*EXERCISE INSTRUCTIONS*
Of all the lines in the records below, copy only those that contain the string "Ortovox".

------ DATA TO PROCESS

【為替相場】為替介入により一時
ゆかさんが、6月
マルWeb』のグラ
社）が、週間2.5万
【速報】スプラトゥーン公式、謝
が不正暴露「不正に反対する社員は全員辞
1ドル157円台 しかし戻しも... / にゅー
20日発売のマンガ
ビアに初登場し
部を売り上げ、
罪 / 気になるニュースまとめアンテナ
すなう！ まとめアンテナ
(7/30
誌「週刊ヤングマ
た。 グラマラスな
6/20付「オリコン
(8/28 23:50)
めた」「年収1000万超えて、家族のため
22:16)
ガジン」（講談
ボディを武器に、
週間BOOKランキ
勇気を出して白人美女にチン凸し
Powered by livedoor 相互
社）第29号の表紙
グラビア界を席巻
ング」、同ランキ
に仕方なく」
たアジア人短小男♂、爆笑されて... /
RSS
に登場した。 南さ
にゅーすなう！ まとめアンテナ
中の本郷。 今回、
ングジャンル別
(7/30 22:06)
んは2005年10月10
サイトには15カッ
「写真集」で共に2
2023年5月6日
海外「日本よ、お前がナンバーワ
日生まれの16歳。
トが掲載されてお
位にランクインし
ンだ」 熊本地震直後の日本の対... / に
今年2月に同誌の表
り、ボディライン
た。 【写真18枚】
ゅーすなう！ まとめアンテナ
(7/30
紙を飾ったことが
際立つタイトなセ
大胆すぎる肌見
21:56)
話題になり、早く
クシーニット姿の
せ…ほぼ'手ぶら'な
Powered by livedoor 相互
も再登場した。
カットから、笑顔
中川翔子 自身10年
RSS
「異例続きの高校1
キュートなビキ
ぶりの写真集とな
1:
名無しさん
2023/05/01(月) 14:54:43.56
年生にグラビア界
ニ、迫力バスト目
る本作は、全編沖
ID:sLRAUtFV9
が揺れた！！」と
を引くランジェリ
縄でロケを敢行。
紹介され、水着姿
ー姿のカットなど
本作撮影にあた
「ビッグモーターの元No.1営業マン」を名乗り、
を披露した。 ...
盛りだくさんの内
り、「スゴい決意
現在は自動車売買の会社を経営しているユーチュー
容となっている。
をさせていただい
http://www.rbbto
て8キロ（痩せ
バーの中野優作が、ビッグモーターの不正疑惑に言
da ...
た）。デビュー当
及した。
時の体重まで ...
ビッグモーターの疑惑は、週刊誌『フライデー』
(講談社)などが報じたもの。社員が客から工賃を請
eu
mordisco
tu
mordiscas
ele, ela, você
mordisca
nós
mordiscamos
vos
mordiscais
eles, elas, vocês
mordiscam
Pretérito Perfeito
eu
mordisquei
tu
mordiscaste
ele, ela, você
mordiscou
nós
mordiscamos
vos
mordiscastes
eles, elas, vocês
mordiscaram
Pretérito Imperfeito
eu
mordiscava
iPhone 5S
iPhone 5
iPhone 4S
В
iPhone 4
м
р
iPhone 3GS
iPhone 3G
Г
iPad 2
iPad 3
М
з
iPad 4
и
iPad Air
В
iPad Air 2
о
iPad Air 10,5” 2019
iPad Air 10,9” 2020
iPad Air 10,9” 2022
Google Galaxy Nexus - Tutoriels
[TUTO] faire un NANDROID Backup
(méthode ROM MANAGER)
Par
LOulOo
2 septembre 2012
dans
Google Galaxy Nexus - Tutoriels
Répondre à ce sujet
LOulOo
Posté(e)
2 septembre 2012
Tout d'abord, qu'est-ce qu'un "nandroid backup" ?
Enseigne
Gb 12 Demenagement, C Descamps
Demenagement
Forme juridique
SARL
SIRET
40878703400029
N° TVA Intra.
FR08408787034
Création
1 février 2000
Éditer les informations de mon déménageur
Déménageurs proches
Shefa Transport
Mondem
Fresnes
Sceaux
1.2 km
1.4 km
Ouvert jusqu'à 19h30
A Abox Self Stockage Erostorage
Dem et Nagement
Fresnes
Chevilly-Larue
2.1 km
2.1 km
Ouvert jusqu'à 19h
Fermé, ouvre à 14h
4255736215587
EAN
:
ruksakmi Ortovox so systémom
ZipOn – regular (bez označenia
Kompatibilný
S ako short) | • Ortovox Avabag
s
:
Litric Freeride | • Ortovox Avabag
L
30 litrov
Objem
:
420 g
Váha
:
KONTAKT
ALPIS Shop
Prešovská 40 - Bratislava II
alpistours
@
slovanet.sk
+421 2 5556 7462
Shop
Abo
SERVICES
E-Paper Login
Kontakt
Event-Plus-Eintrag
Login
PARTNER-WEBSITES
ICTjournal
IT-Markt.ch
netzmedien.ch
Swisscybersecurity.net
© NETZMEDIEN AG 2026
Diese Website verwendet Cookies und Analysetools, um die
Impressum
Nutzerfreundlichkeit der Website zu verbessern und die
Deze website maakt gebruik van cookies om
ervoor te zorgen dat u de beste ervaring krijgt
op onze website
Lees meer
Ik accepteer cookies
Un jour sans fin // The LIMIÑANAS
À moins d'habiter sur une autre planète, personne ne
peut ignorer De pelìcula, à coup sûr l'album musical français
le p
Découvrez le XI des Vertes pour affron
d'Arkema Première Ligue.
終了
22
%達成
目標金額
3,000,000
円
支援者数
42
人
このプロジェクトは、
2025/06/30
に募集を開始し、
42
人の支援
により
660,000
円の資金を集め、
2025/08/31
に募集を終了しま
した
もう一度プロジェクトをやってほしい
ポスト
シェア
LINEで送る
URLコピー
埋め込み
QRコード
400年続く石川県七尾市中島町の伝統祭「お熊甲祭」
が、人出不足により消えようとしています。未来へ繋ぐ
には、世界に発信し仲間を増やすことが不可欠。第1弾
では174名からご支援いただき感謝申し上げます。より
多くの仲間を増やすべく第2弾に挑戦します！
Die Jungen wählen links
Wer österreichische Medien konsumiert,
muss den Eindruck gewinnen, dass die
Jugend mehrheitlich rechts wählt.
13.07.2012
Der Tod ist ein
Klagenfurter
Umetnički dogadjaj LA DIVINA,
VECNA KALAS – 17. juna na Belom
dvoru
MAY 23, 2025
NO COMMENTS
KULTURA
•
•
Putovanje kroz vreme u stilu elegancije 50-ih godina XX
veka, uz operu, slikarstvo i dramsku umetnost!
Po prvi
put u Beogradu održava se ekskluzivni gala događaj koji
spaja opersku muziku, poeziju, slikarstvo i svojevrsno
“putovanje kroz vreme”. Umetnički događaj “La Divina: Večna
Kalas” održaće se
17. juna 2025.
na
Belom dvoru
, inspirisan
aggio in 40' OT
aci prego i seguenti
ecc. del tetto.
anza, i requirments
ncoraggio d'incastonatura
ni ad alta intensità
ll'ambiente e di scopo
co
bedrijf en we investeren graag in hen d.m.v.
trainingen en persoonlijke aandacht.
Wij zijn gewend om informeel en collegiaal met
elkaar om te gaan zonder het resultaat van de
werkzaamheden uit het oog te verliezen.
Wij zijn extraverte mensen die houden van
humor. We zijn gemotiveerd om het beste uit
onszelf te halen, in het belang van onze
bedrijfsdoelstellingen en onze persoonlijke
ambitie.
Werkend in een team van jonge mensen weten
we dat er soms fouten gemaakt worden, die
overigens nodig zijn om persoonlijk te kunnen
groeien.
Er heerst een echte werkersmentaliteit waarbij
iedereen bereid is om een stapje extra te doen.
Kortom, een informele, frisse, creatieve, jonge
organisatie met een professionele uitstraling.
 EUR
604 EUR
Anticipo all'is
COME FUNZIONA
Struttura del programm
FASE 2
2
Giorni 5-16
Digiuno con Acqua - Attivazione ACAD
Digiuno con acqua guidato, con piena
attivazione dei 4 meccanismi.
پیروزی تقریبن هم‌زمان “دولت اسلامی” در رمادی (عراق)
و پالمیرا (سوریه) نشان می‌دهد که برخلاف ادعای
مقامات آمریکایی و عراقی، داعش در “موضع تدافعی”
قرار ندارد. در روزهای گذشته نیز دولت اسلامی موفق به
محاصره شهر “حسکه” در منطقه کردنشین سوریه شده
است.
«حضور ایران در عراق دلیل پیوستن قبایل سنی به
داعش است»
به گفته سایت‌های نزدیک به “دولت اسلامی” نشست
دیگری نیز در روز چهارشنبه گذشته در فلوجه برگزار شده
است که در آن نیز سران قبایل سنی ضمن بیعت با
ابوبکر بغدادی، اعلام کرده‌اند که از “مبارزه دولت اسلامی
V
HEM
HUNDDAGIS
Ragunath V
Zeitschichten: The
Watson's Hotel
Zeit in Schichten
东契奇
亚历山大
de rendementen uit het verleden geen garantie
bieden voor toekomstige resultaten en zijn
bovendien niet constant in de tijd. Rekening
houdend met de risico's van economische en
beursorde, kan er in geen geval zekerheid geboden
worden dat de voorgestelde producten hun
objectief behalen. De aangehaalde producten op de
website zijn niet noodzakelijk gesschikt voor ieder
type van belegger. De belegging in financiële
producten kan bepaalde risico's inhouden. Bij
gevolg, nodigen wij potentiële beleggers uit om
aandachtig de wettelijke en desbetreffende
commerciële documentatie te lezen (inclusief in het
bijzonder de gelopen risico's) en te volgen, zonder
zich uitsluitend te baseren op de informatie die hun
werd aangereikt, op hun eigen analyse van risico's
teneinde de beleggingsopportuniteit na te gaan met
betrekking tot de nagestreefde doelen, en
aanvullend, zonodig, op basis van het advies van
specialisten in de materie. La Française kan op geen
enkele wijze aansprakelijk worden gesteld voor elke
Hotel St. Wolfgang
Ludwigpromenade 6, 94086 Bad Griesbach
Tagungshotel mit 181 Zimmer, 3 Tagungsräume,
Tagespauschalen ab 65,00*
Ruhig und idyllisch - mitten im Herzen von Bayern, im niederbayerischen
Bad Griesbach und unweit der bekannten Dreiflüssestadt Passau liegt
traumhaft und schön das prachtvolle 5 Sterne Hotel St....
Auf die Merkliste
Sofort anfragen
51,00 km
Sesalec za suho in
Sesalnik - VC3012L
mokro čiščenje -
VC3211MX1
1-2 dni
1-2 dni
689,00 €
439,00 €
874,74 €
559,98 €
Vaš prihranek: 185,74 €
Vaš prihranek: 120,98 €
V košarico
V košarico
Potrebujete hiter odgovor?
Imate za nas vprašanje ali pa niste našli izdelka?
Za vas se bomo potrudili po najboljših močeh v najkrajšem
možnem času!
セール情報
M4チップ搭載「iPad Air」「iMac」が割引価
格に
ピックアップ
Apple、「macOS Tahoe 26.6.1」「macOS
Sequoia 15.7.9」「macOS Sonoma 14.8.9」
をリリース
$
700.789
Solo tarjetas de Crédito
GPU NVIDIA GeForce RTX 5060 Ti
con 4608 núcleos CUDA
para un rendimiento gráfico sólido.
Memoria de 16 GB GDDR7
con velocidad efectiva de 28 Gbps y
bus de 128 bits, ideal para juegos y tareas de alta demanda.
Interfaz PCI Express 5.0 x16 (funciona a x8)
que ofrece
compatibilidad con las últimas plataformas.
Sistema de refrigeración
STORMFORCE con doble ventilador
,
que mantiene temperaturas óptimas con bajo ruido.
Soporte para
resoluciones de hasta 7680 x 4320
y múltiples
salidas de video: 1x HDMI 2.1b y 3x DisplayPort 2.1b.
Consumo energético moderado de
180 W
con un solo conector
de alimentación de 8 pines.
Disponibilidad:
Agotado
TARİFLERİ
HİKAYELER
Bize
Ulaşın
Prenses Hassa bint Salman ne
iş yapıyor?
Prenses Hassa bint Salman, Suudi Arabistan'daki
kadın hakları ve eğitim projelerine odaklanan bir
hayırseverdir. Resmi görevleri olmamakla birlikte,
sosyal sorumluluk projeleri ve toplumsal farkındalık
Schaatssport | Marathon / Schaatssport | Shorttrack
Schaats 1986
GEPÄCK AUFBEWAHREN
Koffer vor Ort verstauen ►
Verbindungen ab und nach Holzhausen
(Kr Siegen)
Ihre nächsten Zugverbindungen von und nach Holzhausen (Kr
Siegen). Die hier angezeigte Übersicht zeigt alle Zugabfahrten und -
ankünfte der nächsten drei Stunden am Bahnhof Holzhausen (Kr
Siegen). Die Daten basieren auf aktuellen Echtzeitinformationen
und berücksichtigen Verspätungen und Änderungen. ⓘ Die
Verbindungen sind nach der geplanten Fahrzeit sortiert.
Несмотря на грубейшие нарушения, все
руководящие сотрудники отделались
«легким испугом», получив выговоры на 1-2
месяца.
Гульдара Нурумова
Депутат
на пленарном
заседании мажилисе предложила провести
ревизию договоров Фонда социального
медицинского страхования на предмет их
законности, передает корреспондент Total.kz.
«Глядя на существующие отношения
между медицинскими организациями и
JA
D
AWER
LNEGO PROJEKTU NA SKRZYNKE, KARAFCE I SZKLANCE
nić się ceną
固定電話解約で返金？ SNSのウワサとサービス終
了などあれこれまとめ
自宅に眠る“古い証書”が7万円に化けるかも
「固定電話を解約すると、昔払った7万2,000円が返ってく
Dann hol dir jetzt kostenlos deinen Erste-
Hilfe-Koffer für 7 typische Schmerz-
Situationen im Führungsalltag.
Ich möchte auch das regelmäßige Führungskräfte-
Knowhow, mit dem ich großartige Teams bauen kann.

------------

*SOLUTION TO THIS EXERCISE*
ruksakmi Ortovox so systémom
S ako short) | • Ortovox Avabag
Litric Freeride | • Ortovox Avabag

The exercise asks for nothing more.